*** RECORDS FOR THIS EXERCISE Section Begins ***
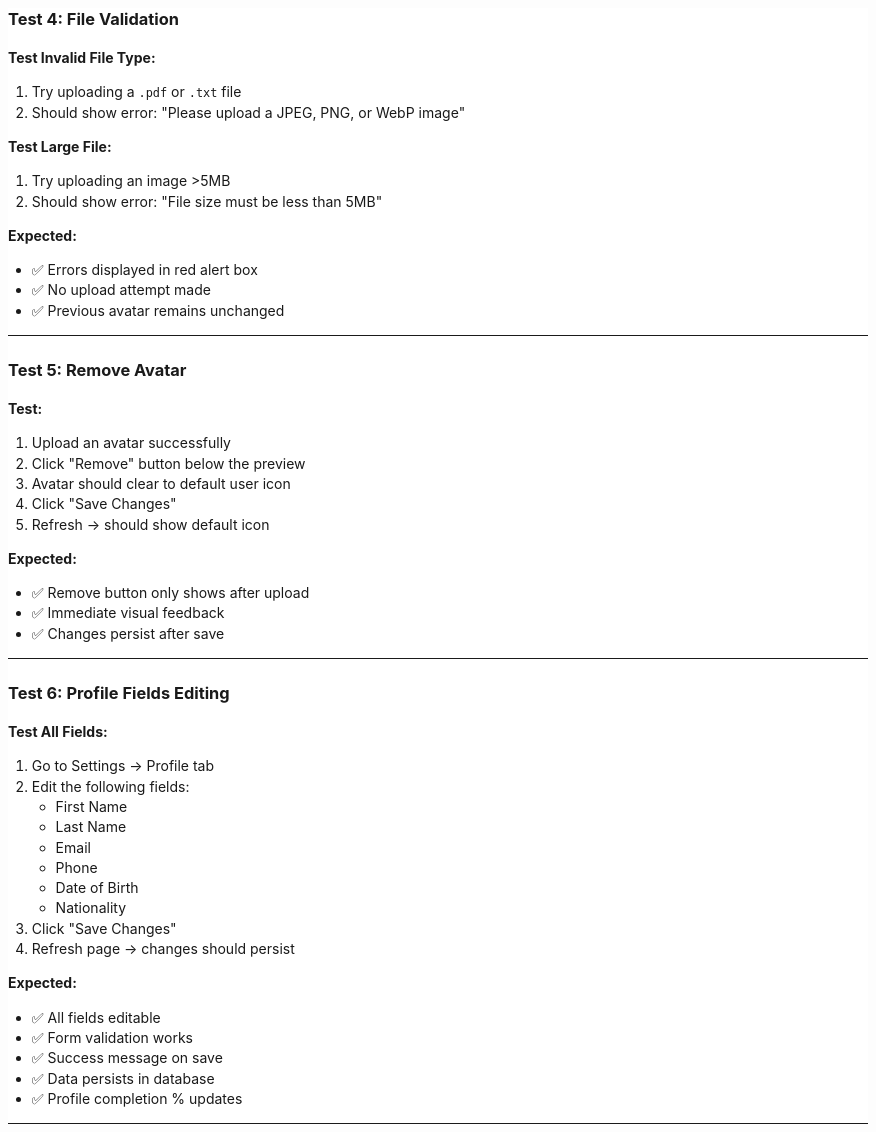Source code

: 
### Test 4: File Validation

**Test Invalid File Type:**
1. Try uploading a `.pdf` or `.txt` file
2. Should show error: "Please upload a JPEG, PNG, or WebP image"

**Test Large File:**
1. Try uploading an image >5MB
2. Should show error: "File size must be less than 5MB"

**Expected:**
- ✅ Errors displayed in red alert box
- ✅ No upload attempt made
- ✅ Previous avatar remains unchanged

---

### Test 5: Remove Avatar

**Test:**
1. Upload an avatar successfully
2. Click "Remove" button below the preview
3. Avatar should clear to default user icon
4. Click "Save Changes"
5. Refresh → should show default icon

**Expected:**
- ✅ Remove button only shows after upload
- ✅ Immediate visual feedback
- ✅ Changes persist after save

---

### Test 6: Profile Fields Editing

**Test All Fields:**
1. Go to Settings → Profile tab
2. Edit the following fields:
   - First Name
   - Last Name
   - Email
   - Phone
   - Date of Birth
   - Nationality
3. Click "Save Changes"
4. Refresh page → changes should persist

**Expected:**
- ✅ All fields editable
- ✅ Form validation works
- ✅ Success message on save
- ✅ Data persists in database
- ✅ Profile completion % updates

---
*** RECORDS FOR THIS EXERCISE Section Ends ***
§ **PROBLEM DETAILS**: Rewrite the data with "Save Changes" replaced by "Apply Changes" everywhere it appears, leaving everything else unchanged and omitting the pictures.

§ **WORKED SOLUTION**:
Source code

: 
### Test 4: File Validation

**Test Invalid File Type:**
1. Try uploading a `.pdf` or `.txt` file
2. Should show error: "Please upload a JPEG, PNG, or WebP image"

**Test Large File:**
1. Try uploading an image >5MB
2. Should show error: "File size must be less than 5MB"

**Expected:**
- ✅ Errors displayed in red alert box
- ✅ No upload attempt made
- ✅ Previous avatar remains unchanged

---

### Test 5: Remove Avatar

**Test:**
1. Upload an avatar successfully
2. Click "Remove" button below the preview
3. Avatar should clear to default user icon
4. Click "Apply Changes"
5. Refresh → should show default icon

**Expected:**
- ✅ Remove button only shows after upload
- ✅ Immediate visual feedback
- ✅ Changes persist after save

---

### Test 6: Profile Fields Editing

**Test All Fields:**
1. Go to Settings → Profile tab
2. Edit the following fields:
   - First Name
   - Last Name
   - Email
   - Phone
   - Date of Birth
   - Nationality
3. Click "Apply Changes"
4. Refresh page → changes should persist

**Expected:**
- ✅ All fields editable
- ✅ Form validation works
- ✅ Success message on save
- ✅ Data persists in database
- ✅ Profile completion % updates

---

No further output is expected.